You seriously think there is some greater cultural value in being exposed to Halo 2 or GTA: San Andreas?

Not necessarily. But then, I'm not advocating for turning existing franchises into more female-friendly games. What I'm saying is that games are a communication medium all of their own, and that by not making games that are appealing to women, we are cutting off a large portion of the population from a whole new form of communication. Personally, I'm not worried about the fact that soap operas don't appeal much to men, because there is plenty else using the communication medium of television that appeals to men.

I've played Halo 2 all the way through to its silly end, and I can't say that I felt that anything was communicated to me that just has to be communicated to another person.

Only a very small segment of all communication absolutely has to take place. What was the last thing you took away from a book, movie, tv show, etc, that just had to be communicated to another person? Most information communicated is trivial. At worst it's useless, at best it's thought provoking. I don't think the importance of the information communicated is a good way to measure the importance of the communication medium itself.

I'm sure we can, but aside from a profit motive, I don't see any reason to.

Well, fine then. I admit that the side of me that sees reasons other than profit to make games that appeal to women is the activist side. That's the side of me that compels me to speak at conferences designed to get middle school girls interested in math, science, and technology. I can live with the fact that getting girls involved in gaming for reasons other than profit is purely a personal goal.

And yes, we can definitely do more to open it up more to affluent young women as well as affluent young men.

Just for the record, I said "affluent young men" originally because my point was that women aren't the only market for whom we could be designing better games. I'm also interested in making a game my grandfather would be interested in playing.

So, admitting that my reasons for wanting to make games that appeal to women, other than profit, are largely just personal ideals... What's so wrong with wanting to expand the market so that we can make more money? Isn't that a natural thing for businesses to want to do?
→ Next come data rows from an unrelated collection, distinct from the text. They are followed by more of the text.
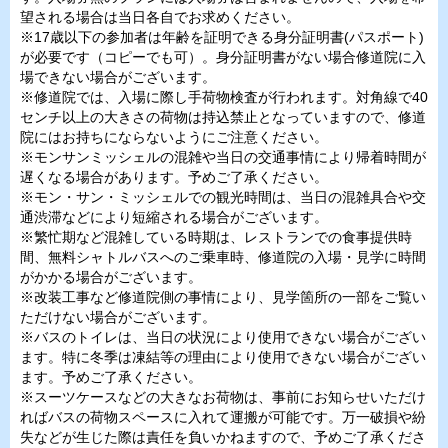
望される場合は当日各自でお求めください。
※17歳以下の参加者は年齢を証明できる身分証明書(パスポート)
が必要です（コピーでも可）。身分証明書がない場合修道院に入
場できない場合がございます。
※修道院では、入場に際し手荷物検査が行われます。対角線で40
センチ以上の大きさの荷物は持込禁止となっていますので、修道
院にはお持ちにならないようにご注意ください。
※モンサンミッシェルの混雑や当日の交通事情により帰着時間が
遅くなる場合があります。予めご了承ください。
※モン・サン・ミッシェルでの観光時間は、当日の混雑具合や交
通渋滞などにより短縮される場合がございます。
※繁忙期など混雑している時期は、レストランでの食事提供時
間、無料シャトルバスへのご乗車時、修道院の入場・見学に時間
がかかる場合がございます。
※改装工事など修道院側の事情により、見学箇所の一部をご覧い
ただけない場合がございます。
※バスのトイレは、当日の状況により使用できない場合がござい
ます。特に冬季は凍結等の理由により使用できない場合がござい
ます。予めご了承ください。
※スーツケースなどの大きなお荷物は、事前にお知らせいただけ
ればバスの荷物スペースに入れて運搬が可能です。万一破損や紛
失などが生じた際は責任を負いかねますので、予めご了承くださ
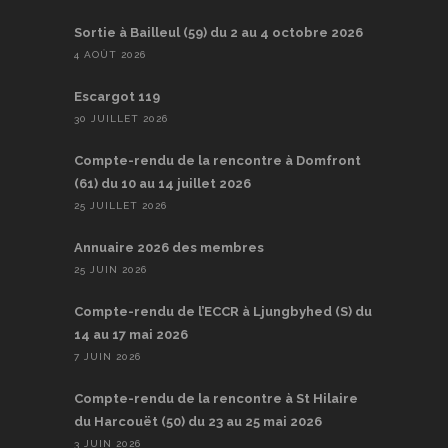
Sortie à Bailleul (59) du 2 au 4 octobre 2026
4 AOÛT 2026
Escargot 119
30 JUILLET 2026
Compte-rendu de la rencontre à Domfront
(61) du 10 au 14 juillet 2026
25 JUILLET 2026
Annuaire 2026 des membres
25 JUIN 2026
Compte-rendu de l’ECCR à Ljungbyhed (S) du
14 au 17 mai 2026
7 JUIN 2026
Compte-rendu de la rencontre à St Hilaire
du Harcouët (50) du 23 au 25 mai 2026
3 JUIN 2026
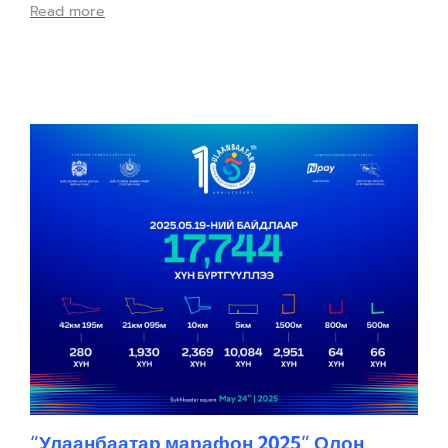
Read more
“Улаанбаатар марафон 2025” Олон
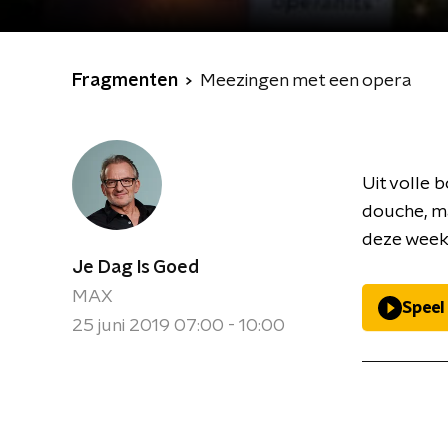
Fragmenten
Meezingen met een opera
Uit volle 
douche, m
deze week 
Je Dag Is Goed
MAX
Speel
25 juni 2019 07:00 - 10:00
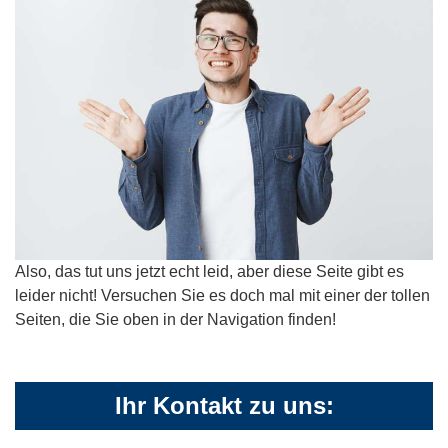
Also, das tut uns jetzt echt leid, aber diese Seite gibt es
leider nicht! Versuchen Sie es doch mal mit einer der tollen
Seiten, die Sie oben in der Navigation finden!
Ihr Kontakt zu uns:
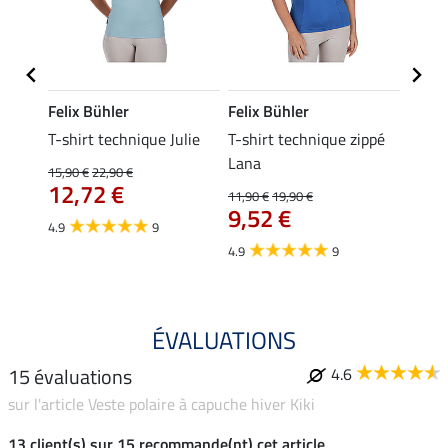
Felix Bühler
Felix Bühler
Felix
ia
T-shirt technique Julie
T-shirt technique zippé
Polo 
Lana
15,90 €
22,90 €
15,90 
12,72 €
12,
11,90 €
19,90 €
9,52 €
4.9
9
4.7
4.9
9
ÉVALUATIONS
15 évaluations
4.6
sur l'article Veste polaire à capuche hiver Kiki
13 client(s) sur 15 recommande(nt) cet article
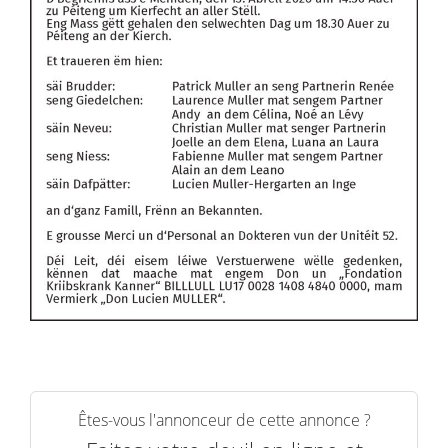
Êtes-vous l'annonceur de cette annonce ?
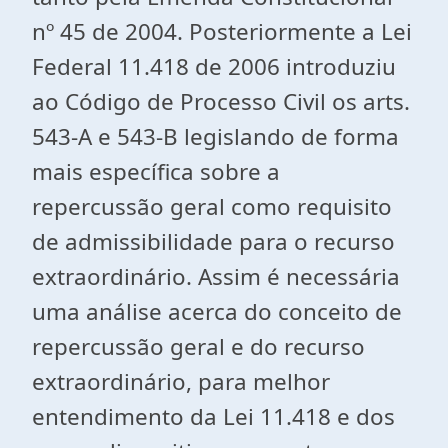
nº 45 de 2004. Posteriormente a Lei
Federal 11.418 de 2006 introduziu
ao Código de Processo Civil os arts.
543-A e 543-B legislando de forma
mais específica sobre a
repercussão geral como requisito
de admissibilidade para o recurso
extraordinário. Assim é necessária
uma análise acerca do conceito de
repercussão geral e do recurso
extraordinário, para melhor
entendimento da Lei 11.418 e dos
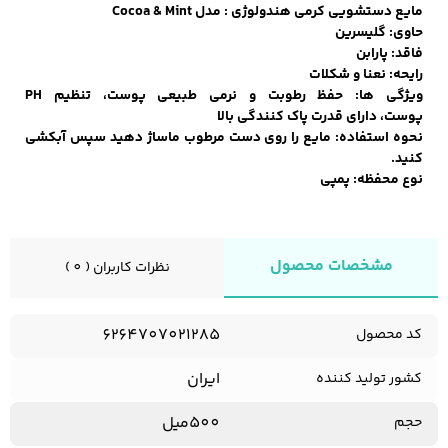
مایع دستشویی کرمی هندولوژی : مدل Cocoa & Mint
حاوی: گلیسرین
فاقد: پارابن
رایحه: نعنا و شکلات
کفش مردانه
شال و کلاه مردانه
چتر مردانه
ویژگی ها: حفظ رطوبت و نرمی طبیعی پوست، تنظیم PH
پوست، دارای قدرت پاک کنندگی بالا
نحوه استفاده: مایع را روی دست مرطوب ماساژ دهید سپس آبکشی
کنید.
لباس زیر و راحتی
لباس زیر مردانه
لباس راحتی مردانه
نوع محفظه: پمپی
مردانه
مشخصات محصول
نظرات کاربران ( 0 )
6264707021285
کد محصول
ایران
کشور تولید کننده
500میل
حجم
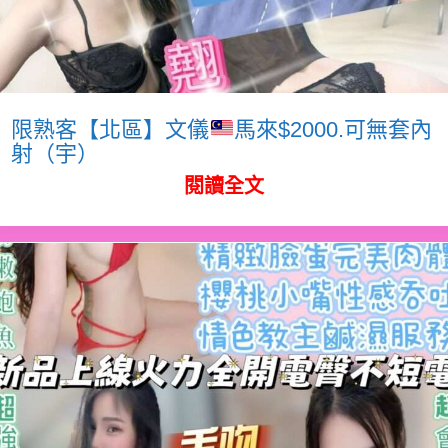
限熟客【北區】文儀
馬來$2000.可無套內
射（宇）
閱讀全文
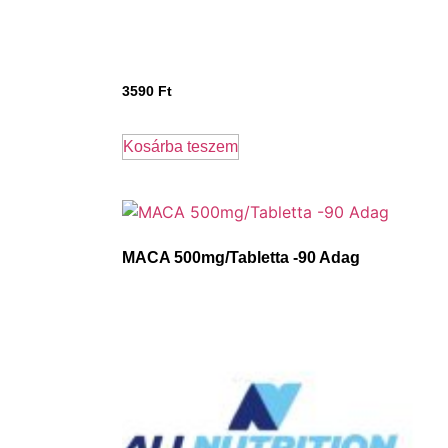
3590
Ft
Kosárba teszem
MACA 500mg/Tabletta -90 Adag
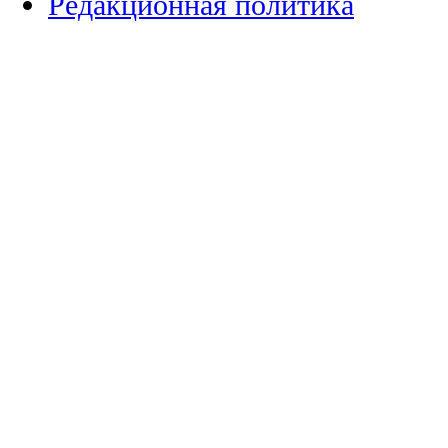
Редакционная политика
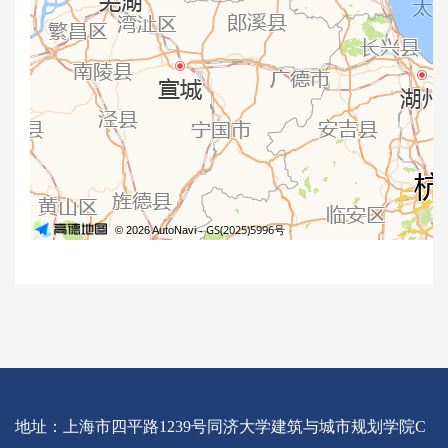
地址：上海市四平路1239号同济大学建筑与城市规划学院C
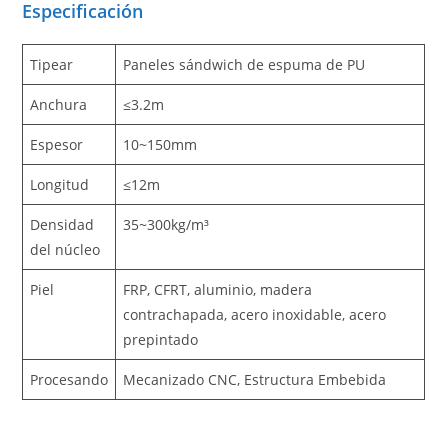
Especificación
Tipear
Paneles sándwich de espuma de PU
Anchura
≤3.2m
Espesor
10~150mm
Longitud
≤12m
Densidad
35~300kg/m³
del núcleo
Piel
FRP, CFRT, aluminio, madera
contrachapada, acero inoxidable, acero
prepintado
Procesando
Mecanizado CNC, Estructura Embebida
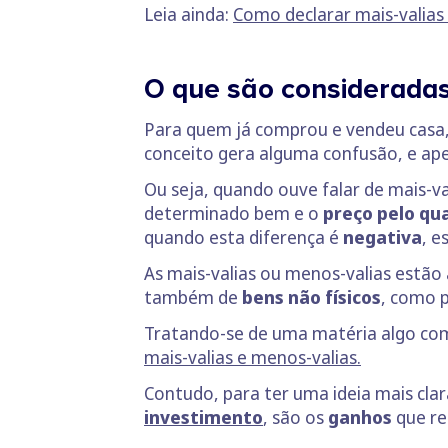
Leia ainda:
Como declarar mais-valias
O que são consideradas
Para quem já comprou e vendeu casa,
conceito gera alguma confusão, e ape
Ou seja, quando ouve falar de mais-val
determinado bem e o
preço pelo qu
quando esta diferença é
negativa
, 
As mais-valias ou menos-valias estão
também de
bens não físicos
, como 
Tratando-se de uma matéria algo com
mais-valias e menos-valias.
Contudo, para ter uma ideia mais cla
investimento
, são os
ganhos
que re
Is there any reason why trying to expand the market to more women so that we can make more money a bad thing?

Posted Mar 29, 2005 10:34:34 PM | link

Richard Bartle says:

Mike Sellars>So, from your response, I'm not sure if you're actually arguing that we as developers shouldn't be concerned with hiring more women, or that we shouldn't be concerned with broadening our horizons in our hiring (or design and development?), or something else.

I think that if we hire people of type X simply because they are people of type X, we should know what we want to do with them. That applies whether type X is women, men, old people, young people, parents, grandparents, ...

>Do you seriously believe that our creative horizons are sufficiently broad, that we have no need for looking beyond the constraints of the narrow niche of knowledge and experience in which most games -- and most game dev teams -- find themselves?

Of course I don't. What I was cautioning against was the notion that employing someone of type X to make a game intended for type Y to appeal also to type X may be a bad idea. A vegetarian could help design the world's best beefburger, but it would be a mistake to try and make the beefburger appeal both to those who want a beef hit and those who are vegetarians.

There's a difference between employing someone to design for their own stereotype and employing people to break stereotypical design practices. I'm for the latter; I have reservations about the former.